**Instruction:**
Your copy should match the listing word for word, apart from the pictures, which are left out.

Top of Data

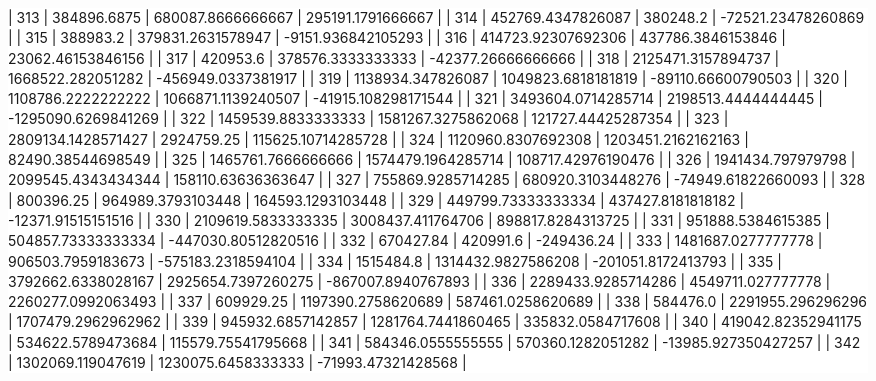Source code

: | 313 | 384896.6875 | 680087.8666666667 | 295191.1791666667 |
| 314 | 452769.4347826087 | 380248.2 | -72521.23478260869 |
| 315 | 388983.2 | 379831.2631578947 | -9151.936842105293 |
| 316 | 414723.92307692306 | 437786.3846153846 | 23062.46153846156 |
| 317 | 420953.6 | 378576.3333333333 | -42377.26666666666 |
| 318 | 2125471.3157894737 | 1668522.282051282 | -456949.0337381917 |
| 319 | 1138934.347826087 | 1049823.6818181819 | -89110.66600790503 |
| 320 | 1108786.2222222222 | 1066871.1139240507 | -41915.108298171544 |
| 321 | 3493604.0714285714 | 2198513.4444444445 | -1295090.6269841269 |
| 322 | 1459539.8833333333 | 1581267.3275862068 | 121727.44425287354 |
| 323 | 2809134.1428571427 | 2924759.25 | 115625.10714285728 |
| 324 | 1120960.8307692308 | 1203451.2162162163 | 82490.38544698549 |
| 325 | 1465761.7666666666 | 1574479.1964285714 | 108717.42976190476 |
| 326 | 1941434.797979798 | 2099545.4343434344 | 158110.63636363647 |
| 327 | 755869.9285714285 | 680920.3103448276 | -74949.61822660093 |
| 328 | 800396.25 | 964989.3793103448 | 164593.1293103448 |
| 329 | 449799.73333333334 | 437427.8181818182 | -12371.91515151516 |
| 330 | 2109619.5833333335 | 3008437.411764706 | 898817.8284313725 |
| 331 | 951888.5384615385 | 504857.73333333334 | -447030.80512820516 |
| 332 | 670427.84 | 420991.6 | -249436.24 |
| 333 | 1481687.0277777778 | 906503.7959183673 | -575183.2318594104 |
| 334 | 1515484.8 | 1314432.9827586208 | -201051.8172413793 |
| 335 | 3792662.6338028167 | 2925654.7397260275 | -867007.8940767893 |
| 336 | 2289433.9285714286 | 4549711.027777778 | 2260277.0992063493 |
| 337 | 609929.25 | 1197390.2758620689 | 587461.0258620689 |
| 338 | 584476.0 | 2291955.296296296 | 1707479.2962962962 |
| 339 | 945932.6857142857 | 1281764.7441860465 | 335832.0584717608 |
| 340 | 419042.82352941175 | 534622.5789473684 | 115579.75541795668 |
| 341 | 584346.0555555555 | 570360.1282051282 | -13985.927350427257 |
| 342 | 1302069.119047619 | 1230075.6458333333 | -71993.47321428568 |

Bottom of Data

**Expected answer:**
Source code

: | 313 | 384896.6875 | 680087.8666666667 | 295191.1791666667 |
| 314 | 452769.4347826087 | 380248.2 | -72521.23478260869 |
| 315 | 388983.2 | 379831.2631578947 | -9151.936842105293 |
| 316 | 414723.92307692306 | 437786.3846153846 | 23062.46153846156 |
| 317 | 420953.6 | 378576.3333333333 | -42377.26666666666 |
| 318 | 2125471.3157894737 | 1668522.282051282 | -456949.0337381917 |
| 319 | 1138934.347826087 | 1049823.6818181819 | -89110.66600790503 |
| 320 | 1108786.2222222222 | 1066871.1139240507 | -41915.108298171544 |
| 321 | 3493604.0714285714 | 2198513.4444444445 | -1295090.6269841269 |
| 322 | 1459539.8833333333 | 1581267.3275862068 | 121727.44425287354 |
| 323 | 2809134.1428571427 | 2924759.25 | 115625.10714285728 |
| 324 | 1120960.8307692308 | 1203451.2162162163 | 82490.38544698549 |
| 325 | 1465761.7666666666 | 1574479.1964285714 | 108717.42976190476 |
| 326 | 1941434.797979798 | 2099545.4343434344 | 158110.63636363647 |
| 327 | 755869.9285714285 | 680920.3103448276 | -74949.61822660093 |
| 328 | 800396.25 | 964989.3793103448 | 164593.1293103448 |
| 329 | 449799.73333333334 | 437427.8181818182 | -12371.91515151516 |
| 330 | 2109619.5833333335 | 3008437.411764706 | 898817.8284313725 |
| 331 | 951888.5384615385 | 504857.73333333334 | -447030.80512820516 |
| 332 | 670427.84 | 420991.6 | -249436.24 |
| 333 | 1481687.0277777778 | 906503.7959183673 | -575183.2318594104 |
| 334 | 1515484.8 | 1314432.9827586208 | -201051.8172413793 |
| 335 | 3792662.6338028167 | 2925654.7397260275 | -867007.8940767893 |
| 336 | 2289433.9285714286 | 4549711.027777778 | 2260277.0992063493 |
| 337 | 609929.25 | 1197390.2758620689 | 587461.0258620689 |
| 338 | 584476.0 | 2291955.296296296 | 1707479.2962962962 |
| 339 | 945932.6857142857 | 1281764.7441860465 | 335832.0584717608 |
| 340 | 419042.82352941175 | 534622.5789473684 | 115579.75541795668 |
| 341 | 584346.0555555555 | 570360.1282051282 | -13985.927350427257 |
| 342 | 1302069.119047619 | 1230075.6458333333 | -71993.47321428568 |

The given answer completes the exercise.